MYC is one of the most important therapeutic targets in human cancer. Many attempts have been made to develop small molecules that could be used to curb its activity in patients, but most failed to identify a suitable direct inhibitor. After years of preclinical characterization, a tissue-penetrating peptide MYC inhibitor, called Omomyc, has been recently successfully used in a Phase I dose escalation study in late-stage, all-comers solid tumour patients. The study showed drug safety and positive signs of clinical activity, prompting the beginning of a new Phase Ib combination study currently ongoing in metastatic pancreatic adenocarcinoma patients.

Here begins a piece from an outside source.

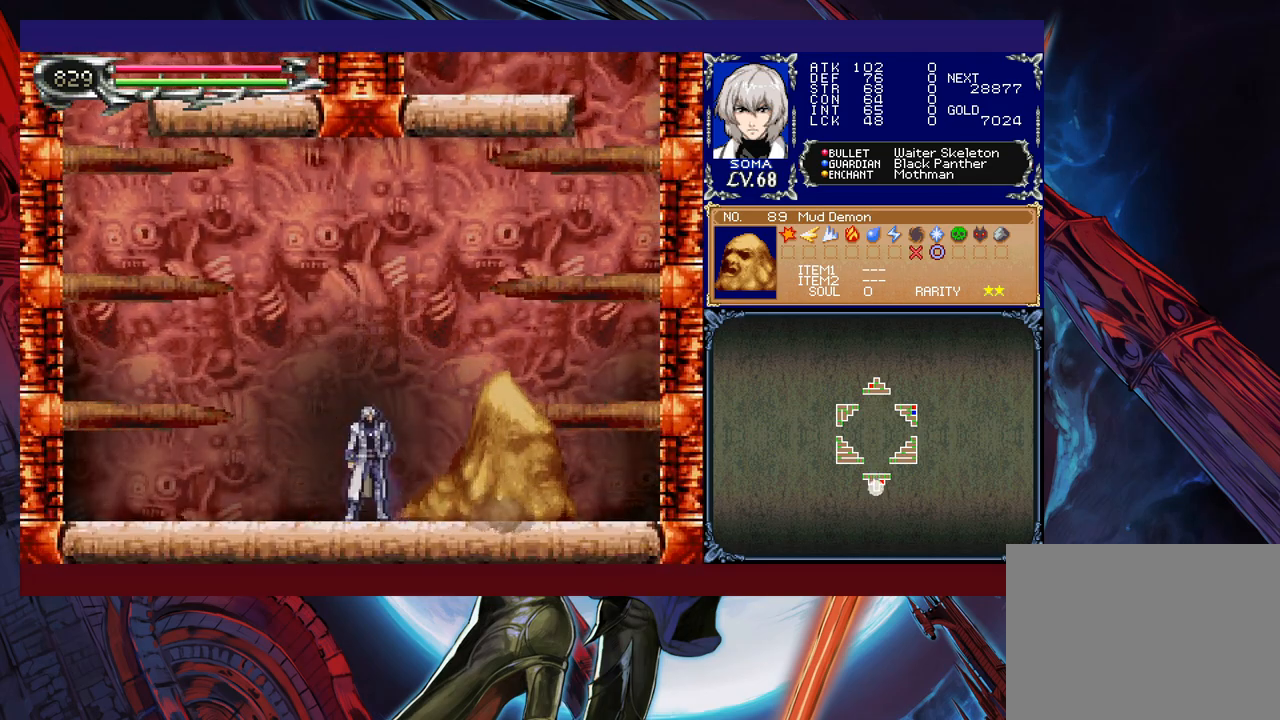
{"buttons": [], "left_stick": "center", "events": [[233, "A", "down"], [317, "A", "up"]]}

In this manuscript, we have explored the possibility to improve Omomyc targeting to specific cancer subtypes by linking it to a therapeutic antibody. The new immunoconjugate, called EV20/Omomyc, was developed by linking a humanised anti-HER3 antibody, named EV20, to Omomyc using a bifunctional linker. EV20/Omomyc shows antigen-dependent penetrating activity and therapeutic efficacy in a metastatic model of neuroblastoma. This study suggests that directing Omomyc into specific cell types using antibodies recognising tumour antigens could improve its therapeutic activity in specific indications, like in the paediatric setting.

Abstract Image

EV20/Omomyc:新型 MYC/HER3 双靶向免疫共轭物
MYC 是人类癌症最重要的治疗靶点之一。人们曾多次尝试开发可用于抑制患者体内 MYC 活性的小分子药物,但大多未能找到合适的直接抑制剂。经过多年的临床前研究,一种名为 Omomyc 的组织穿透肽 MYC 抑制剂最近被成功用于晚期所有实体瘤患者的 I 期剂量递增研究。该研究显示了药物的安全性和积极的临床活性,促使我们开始了一项新的 Ib 期联合研究,目前正在转移性胰腺癌患者中进行。在这篇手稿中,我们探讨了通过将 Omomyc 与治疗性抗体连接,提高其对特定癌症亚型靶向性的可能性。新的免疫结合剂名为 EV20/Omomyc,是通过使用双功能连接剂将一种名为 EV20 的人源化抗 HER3 抗体与 Omomyc 连接起来而开发的。EV20/Omomyc 在神经母细胞瘤转移模型中显示出抗原依赖性穿透活性和疗效。这项研究表明,利用识别肿瘤抗原的抗体将 Omomyc 引导到特定细胞类型,可以提高其在特定适应症(如儿科)中的治疗活性。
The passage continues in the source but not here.